- **Problems to work on**
[a] Name the three directors of fine Westerns that Francois Truffaut mentions in the Hitchcock centennial article.
[b] In the Hitchcock centennial article, which word grows louder each time the neighbor says it in the "Blackmail" scene?
[c] Pick up the Hitchcock centennial article after its final sentence and continue writing it.

- **Document section**
※

Spellbinder
Master of fear, Alfred Hitchcock, set the standard for psychological suspense; he's honored on his 100th birthday

By Terry Lawson
Knight Ridder Newspapers

What would Hitch do?

It's a question filmmakers have been asking themselves for 70 years, since a 30-year-old English director named Alfred Hitchcock finished his first sound film, "Blackmail." While other silent-era filmmakers were still struggling with the mechanics of the medium, Hitchcock, whose centennial birthday Aug. 13 is being celebrated worldwide this month with retrospective releases and tributes, was already using it not only for dialogue but for dramatic impact.

For a scene as influential in 1929 as the shower stabbing in "Psycho" would be in 1960, Hitchcock took dialogue from the popular stage play from which "Blackmail" was adapted and turned it into something uniquely cinematic. Having murdered a man who attempted to molest her, a woman goes about her household chores while listening to a neighbor talk about the still-unsolved killing.

As the neighbor rambles, Hitchcock raises the volume every time the neighbor says the word "knife," instilling the idea it is the only word the guilt-ridden killer actually hears; all the other words the neighbor speaks become increasingly indecipherable. Finally, the distracted killer innocently picks up a bread knife, and when the neighbor says the word yet again, the camera zooms in on the knife in her hand: It then seems to wrest itself from her grip, rattling to the floor. Expel breath here.

Hitchcock "provided the prototype for the sound film treatment of drama" said one of the movie's stars, John Longdon, in Donald Spoto's revealing 1983 Hitchcock biography "The Dark Side of Genius."

"When a director undertakes to make a Western, he is not necessarily thinking of John Ford, since there are equally fine movies in the genre by Howard Hawks and Raoul Walsh" said Hitchcock's ardent admirer and fellow filmmaker Francois Truffaut. "Yet if he sets out to make a thriller or a suspense picture, you may be certain that in his heart of hearts he is hoping to live up to one of Hitchcock's masterpieces."

※

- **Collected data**
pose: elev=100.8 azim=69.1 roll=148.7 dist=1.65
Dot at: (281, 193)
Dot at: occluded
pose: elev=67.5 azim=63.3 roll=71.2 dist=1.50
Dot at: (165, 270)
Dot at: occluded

※

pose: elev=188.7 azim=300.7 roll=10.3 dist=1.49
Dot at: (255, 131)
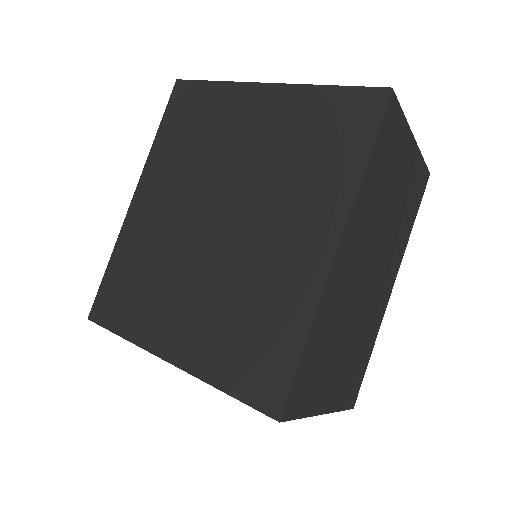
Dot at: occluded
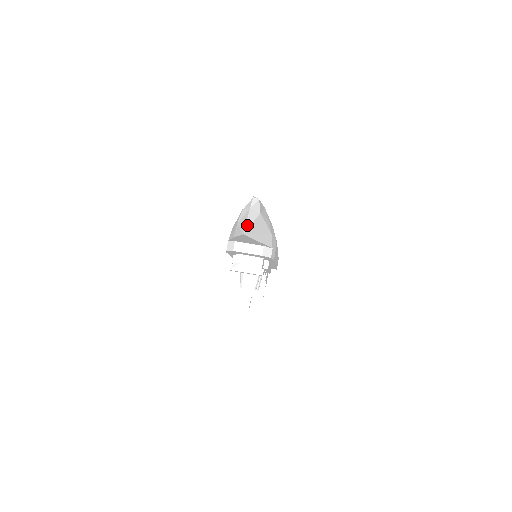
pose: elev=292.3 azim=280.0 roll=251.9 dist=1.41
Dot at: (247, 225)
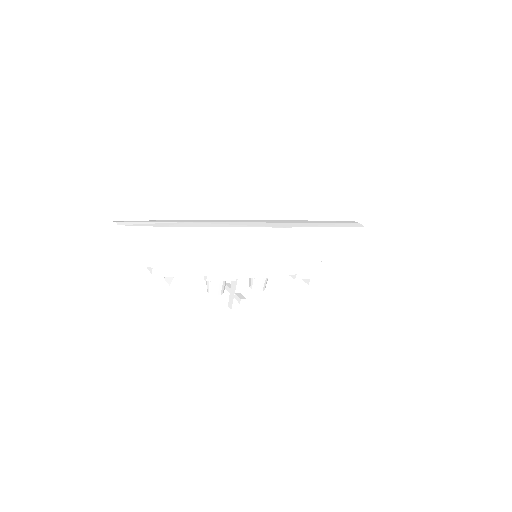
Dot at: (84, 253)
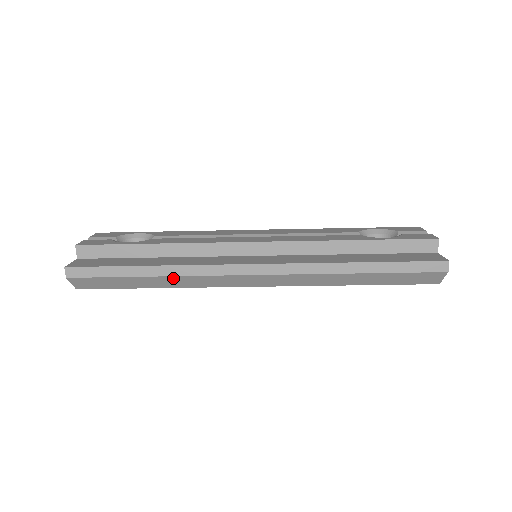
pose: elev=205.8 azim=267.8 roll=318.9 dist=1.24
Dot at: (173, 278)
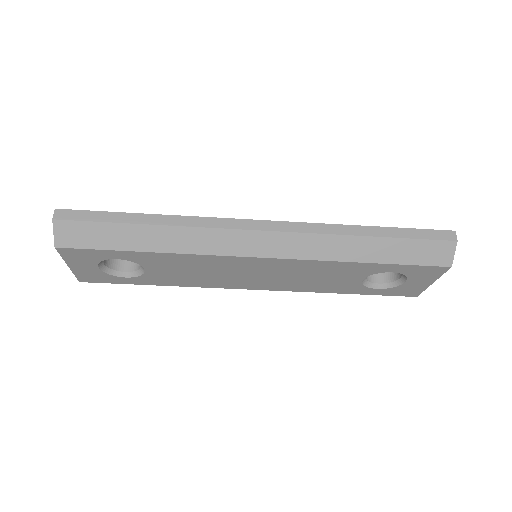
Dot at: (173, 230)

※

- **Set of answers**
[a] John Ford, Howard Hawks, Raoul Walsh

[b] The word "knife."

[c]
"There's really not a lot you can do that he didn't do first," said Brian De Palma, whose films "Dressed to Kill," "Blow Out" and "Body Double" are rife with Hitchcock references. De Palma's "Obsession," which will be shown in a Hitchcock retrospective that runs Aug. 26-Sept. 11 at the Los Angeles County Museum of Art, is an unabashed homage to "Vertigo" (1958), often considered the apex of Hitch's art. But then, similar claims are made for "Rear Window" (1954) "Strangers on a Train" (1951), "North by Northwest" (1959) "Shadow of a Doubt" (1943) and "Rebecca" (1940), which won the Academy Award for Best Picture.

"I believe that's the only Oscar you ever won," noted Truffaut in his acclaimed book of interviews, "Hitchcock/Truffaut."

"I've never received an Oscar," Hitchcock replied.

"But you just said that "Rebecca' . . . "

"The award went to (David O.) Selznick, the producer," Hitchcock interrupted. "The directing award that year went to John Ford for `Grapes of Wrath.' "

Hitchcock, who was nominated for best director five times ("Rebecca," "Lifeboat," "Spellbound," "Rear Window" and "Psycho"), was finally presented with an honorary Academy Award in 1968, for "the most consistent high level of production achievement by an individual producer." Hitchcock was known for his droll, deliberate wit, so it was expected that he would have a choice word or two, and he did.

"Thank you," he said, and walked away.

It may be coincidental, but entirely appropriate, that Hitchcock shares his end-of-the century centennial with Edward K. "Duke" Ellington. Both represent artistry that was often taken for granted by the public, reluctantly respected by critics, appropriated freely by the less inspired -- and finally hailed as genius. Hitchcock directed movies the same way Ellington wrote and arranged music, turning the intimate and the sophisticated into the wildly popular and accessible. Both used their carefully cultivated images to commercial advantage, while remaining intensely private men.

Not long before he died, Hitchcock, recognizable to half the world by his signature silhouette, told an interviewer he would be remembered as "what Churchill said of Hitler: An enigma inside an enigma." The age of microscopic media murdered that dream. Since his death in 1980, Hitchcock's films and life have been thoroughly dissected and deconstructed. Even his character-defining myth -- that his father arranged for him to be locked in a police station cell at age 4 or 5, because that was "what happened to naughty little boys" -- is now regarded as an invention.

It is, though, a great piece of storytelling, one that offers psychological explanation without apologizing for its ramifications -- which just happens to be a theme that runs through Hitchcock films from his first, 1927's "The Pleasure Garden" -- to his last, 1976's "Family Plot."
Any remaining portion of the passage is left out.